[Opening PROVIDED DATA section]

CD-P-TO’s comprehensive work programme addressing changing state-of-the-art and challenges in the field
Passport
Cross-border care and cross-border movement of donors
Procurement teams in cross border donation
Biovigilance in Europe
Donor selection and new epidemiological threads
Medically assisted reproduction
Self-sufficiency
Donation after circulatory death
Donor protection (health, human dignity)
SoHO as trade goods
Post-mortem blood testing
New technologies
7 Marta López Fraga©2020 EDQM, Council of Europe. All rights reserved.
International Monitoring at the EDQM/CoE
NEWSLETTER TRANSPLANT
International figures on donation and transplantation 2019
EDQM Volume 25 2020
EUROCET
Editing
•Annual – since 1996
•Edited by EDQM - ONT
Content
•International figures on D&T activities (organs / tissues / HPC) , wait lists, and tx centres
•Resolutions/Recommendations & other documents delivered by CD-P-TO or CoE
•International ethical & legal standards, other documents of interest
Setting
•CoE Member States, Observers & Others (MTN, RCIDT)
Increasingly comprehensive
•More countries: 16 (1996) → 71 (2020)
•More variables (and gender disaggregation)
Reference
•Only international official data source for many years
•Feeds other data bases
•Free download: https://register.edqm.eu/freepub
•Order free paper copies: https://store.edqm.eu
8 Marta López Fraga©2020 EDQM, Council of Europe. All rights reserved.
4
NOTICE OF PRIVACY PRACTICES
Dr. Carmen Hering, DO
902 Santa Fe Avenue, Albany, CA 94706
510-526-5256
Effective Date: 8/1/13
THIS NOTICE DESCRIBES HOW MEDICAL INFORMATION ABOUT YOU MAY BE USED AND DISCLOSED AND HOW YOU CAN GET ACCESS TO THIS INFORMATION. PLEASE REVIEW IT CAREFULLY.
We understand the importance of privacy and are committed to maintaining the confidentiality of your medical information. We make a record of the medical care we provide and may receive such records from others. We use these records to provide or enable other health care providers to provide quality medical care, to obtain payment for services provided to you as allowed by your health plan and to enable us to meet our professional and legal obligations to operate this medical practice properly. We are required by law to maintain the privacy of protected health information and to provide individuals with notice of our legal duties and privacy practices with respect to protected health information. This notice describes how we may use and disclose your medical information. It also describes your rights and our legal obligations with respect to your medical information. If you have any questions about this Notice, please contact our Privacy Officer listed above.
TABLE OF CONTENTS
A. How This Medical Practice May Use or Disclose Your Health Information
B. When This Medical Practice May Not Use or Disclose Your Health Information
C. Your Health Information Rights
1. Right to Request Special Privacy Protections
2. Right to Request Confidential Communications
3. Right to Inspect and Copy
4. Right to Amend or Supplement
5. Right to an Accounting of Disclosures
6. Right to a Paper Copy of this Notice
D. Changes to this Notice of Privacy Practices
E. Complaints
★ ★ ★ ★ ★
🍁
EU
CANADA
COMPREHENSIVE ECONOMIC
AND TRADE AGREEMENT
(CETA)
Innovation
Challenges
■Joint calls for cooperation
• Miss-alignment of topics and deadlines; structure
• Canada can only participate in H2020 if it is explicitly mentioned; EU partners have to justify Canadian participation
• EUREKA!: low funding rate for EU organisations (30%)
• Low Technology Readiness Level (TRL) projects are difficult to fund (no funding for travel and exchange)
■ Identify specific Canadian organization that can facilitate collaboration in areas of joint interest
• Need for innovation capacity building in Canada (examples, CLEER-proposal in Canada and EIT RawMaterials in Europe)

[Closing PROVIDED DATA section]

▶ [WHAT IS REQUIRED]: What the exercise asks for is the listing above, retyped in full.

▶ [ANSWER BOX]:
CD-P-TO’s comprehensive work programme addressing changing state-of-the-art and challenges in the field
Passport
Cross-border care and cross-border movement of donors
Procurement teams in cross border donation
Biovigilance in Europe
Donor selection and new epidemiological threads
Medically assisted reproduction
Self-sufficiency
Donation after circulatory death
Donor protection (health, human dignity)
SoHO as trade goods
Post-mortem blood testing
New technologies
7 Marta López Fraga©2020 EDQM, Council of Europe. All rights reserved.
International Monitoring at the EDQM/CoE
NEWSLETTER TRANSPLANT
International figures on donation and transplantation 2019
EDQM Volume 25 2020
EUROCET
Editing
•Annual – since 1996
•Edited by EDQM - ONT
Content
•International figures on D&T activities (organs / tissues / HPC) , wait lists, and tx centres
•Resolutions/Recommendations & other documents delivered by CD-P-TO or CoE
•International ethical & legal standards, other documents of interest
Setting
•CoE Member States, Observers & Others (MTN, RCIDT)
Increasingly comprehensive
•More countries: 16 (1996) → 71 (2020)
•More variables (and gender disaggregation)
Reference
•Only international official data source for many years
•Feeds other data bases
•Free download: https://register.edqm.eu/freepub
•Order free paper copies: https://store.edqm.eu
8 Marta López Fraga©2020 EDQM, Council of Europe. All rights reserved.
4
NOTICE OF PRIVACY PRACTICES
Dr. Carmen Hering, DO
902 Santa Fe Avenue, Albany, CA 94706
510-526-5256
Effective Date: 8/1/13
THIS NOTICE DESCRIBES HOW MEDICAL INFORMATION ABOUT YOU MAY BE USED AND DISCLOSED AND HOW YOU CAN GET ACCESS TO THIS INFORMATION. PLEASE REVIEW IT CAREFULLY.
We understand the importance of privacy and are committed to maintaining the confidentiality of your medical information. We make a record of the medical care we provide and may receive such records from others. We use these records to provide or enable other health care providers to provide quality medical care, to obtain payment for services provided to you as allowed by your health plan and to enable us to meet our professional and legal obligations to operate this medical practice properly. We are required by law to maintain the privacy of protected health information and to provide individuals with notice of our legal duties and privacy practices with respect to protected health information. This notice describes how we may use and disclose your medical information. It also describes your rights and our legal obligations with respect to your medical information. If you have any questions about this Notice, please contact our Privacy Officer listed above.
TABLE OF CONTENTS
A. How This Medical Practice May Use or Disclose Your Health Information
B. When This Medical Practice May Not Use or Disclose Your Health Information
C. Your Health Information Rights
1. Right to Request Special Privacy Protections
2. Right to Request Confidential Communications
3. Right to Inspect and Copy
4. Right to Amend or Supplement
5. Right to an Accounting of Disclosures
6. Right to a Paper Copy of this Notice
D. Changes to this Notice of Privacy Practices
E. Complaints
★ ★ ★ ★ ★
🍁
EU
CANADA
COMPREHENSIVE ECONOMIC
AND TRADE AGREEMENT
(CETA)
Innovation
Challenges
■Joint calls for cooperation
• Miss-alignment of topics and deadlines; structure
• Canada can only participate in H2020 if it is explicitly mentioned; EU partners have to justify Canadian participation
• EUREKA!: low funding rate for EU organisations (30%)
• Low Technology Readiness Level (TRL) projects are difficult to fund (no funding for travel and exchange)
■ Identify specific Canadian organization that can facilitate collaboration in areas of joint interest
• Need for innovation capacity building in Canada (examples, CLEER-proposal in Canada and EIT RawMaterials in Europe)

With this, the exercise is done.